## What you need to do:
Reproduce every line of the listing exactly.

Exercise data: Begin

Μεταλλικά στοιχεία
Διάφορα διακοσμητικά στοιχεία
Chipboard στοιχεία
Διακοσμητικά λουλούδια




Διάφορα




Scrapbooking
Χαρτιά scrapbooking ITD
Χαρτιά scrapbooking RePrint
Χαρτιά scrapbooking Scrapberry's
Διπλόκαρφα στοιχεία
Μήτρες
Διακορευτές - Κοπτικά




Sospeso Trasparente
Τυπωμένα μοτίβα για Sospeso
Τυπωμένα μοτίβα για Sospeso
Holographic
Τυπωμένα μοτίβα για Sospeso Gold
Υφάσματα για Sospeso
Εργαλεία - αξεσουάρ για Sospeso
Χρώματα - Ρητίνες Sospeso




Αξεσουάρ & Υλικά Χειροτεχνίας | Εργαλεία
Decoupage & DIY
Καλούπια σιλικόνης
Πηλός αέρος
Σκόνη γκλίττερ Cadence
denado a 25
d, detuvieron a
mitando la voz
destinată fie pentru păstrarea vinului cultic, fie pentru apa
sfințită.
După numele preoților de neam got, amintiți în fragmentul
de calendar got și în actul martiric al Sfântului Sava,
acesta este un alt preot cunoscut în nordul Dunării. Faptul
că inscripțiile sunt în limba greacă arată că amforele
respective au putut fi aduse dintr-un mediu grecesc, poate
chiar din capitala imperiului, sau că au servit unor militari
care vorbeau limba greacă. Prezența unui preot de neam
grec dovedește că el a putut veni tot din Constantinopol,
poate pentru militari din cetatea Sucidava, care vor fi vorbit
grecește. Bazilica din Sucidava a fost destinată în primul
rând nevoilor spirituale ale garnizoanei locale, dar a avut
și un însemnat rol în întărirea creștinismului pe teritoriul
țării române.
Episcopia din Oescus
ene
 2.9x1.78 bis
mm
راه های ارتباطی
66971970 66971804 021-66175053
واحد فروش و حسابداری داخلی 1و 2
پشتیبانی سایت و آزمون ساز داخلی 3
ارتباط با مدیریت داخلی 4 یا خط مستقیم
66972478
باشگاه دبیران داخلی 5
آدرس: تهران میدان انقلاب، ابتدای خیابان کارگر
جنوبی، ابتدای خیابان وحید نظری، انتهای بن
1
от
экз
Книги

Exercise data: End

## Exercise response:
Μεταλλικά στοιχεία
Διάφορα διακοσμητικά στοιχεία
Chipboard στοιχεία
Διακοσμητικά λουλούδια




Διάφορα




Scrapbooking
Χαρτιά scrapbooking ITD
Χαρτιά scrapbooking RePrint
Χαρτιά scrapbooking Scrapberry's
Διπλόκαρφα στοιχεία
Μήτρες
Διακορευτές - Κοπτικά




Sospeso Trasparente
Τυπωμένα μοτίβα για Sospeso
Τυπωμένα μοτίβα για Sospeso
Holographic
Τυπωμένα μοτίβα για Sospeso Gold
Υφάσματα για Sospeso
Εργαλεία - αξεσουάρ για Sospeso
Χρώματα - Ρητίνες Sospeso




Αξεσουάρ & Υλικά Χειροτεχνίας | Εργαλεία
Decoupage & DIY
Καλούπια σιλικόνης
Πηλός αέρος
Σκόνη γκλίττερ Cadence
denado a 25
d, detuvieron a
mitando la voz
destinată fie pentru păstrarea vinului cultic, fie pentru apa
sfințită.
După numele preoților de neam got, amintiți în fragmentul
de calendar got și în actul martiric al Sfântului Sava,
acesta este un alt preot cunoscut în nordul Dunării. Faptul
că inscripțiile sunt în limba greacă arată că amforele
respective au putut fi aduse dintr-un mediu grecesc, poate
chiar din capitala imperiului, sau că au servit unor militari
care vorbeau limba greacă. Prezența unui preot de neam
grec dovedește că el a putut veni tot din Constantinopol,
poate pentru militari din cetatea Sucidava, care vor fi vorbit
grecește. Bazilica din Sucidava a fost destinată în primul
rând nevoilor spirituale ale garnizoanei locale, dar a avut
și un însemnat rol în întărirea creștinismului pe teritoriul
țării române.
Episcopia din Oescus
ene
 2.9x1.78 bis
mm
راه های ارتباطی
66971970 66971804 021-66175053
واحد فروش و حسابداری داخلی 1و 2
پشتیبانی سایت و آزمون ساز داخلی 3
ارتباط با مدیریت داخلی 4 یا خط مستقیم
66972478
باشگاه دبیران داخلی 5
آدرس: تهران میدان انقلاب، ابتدای خیابان کارگر
جنوبی، ابتدای خیابان وحید نظری، انتهای بن
1
от
экз
Книги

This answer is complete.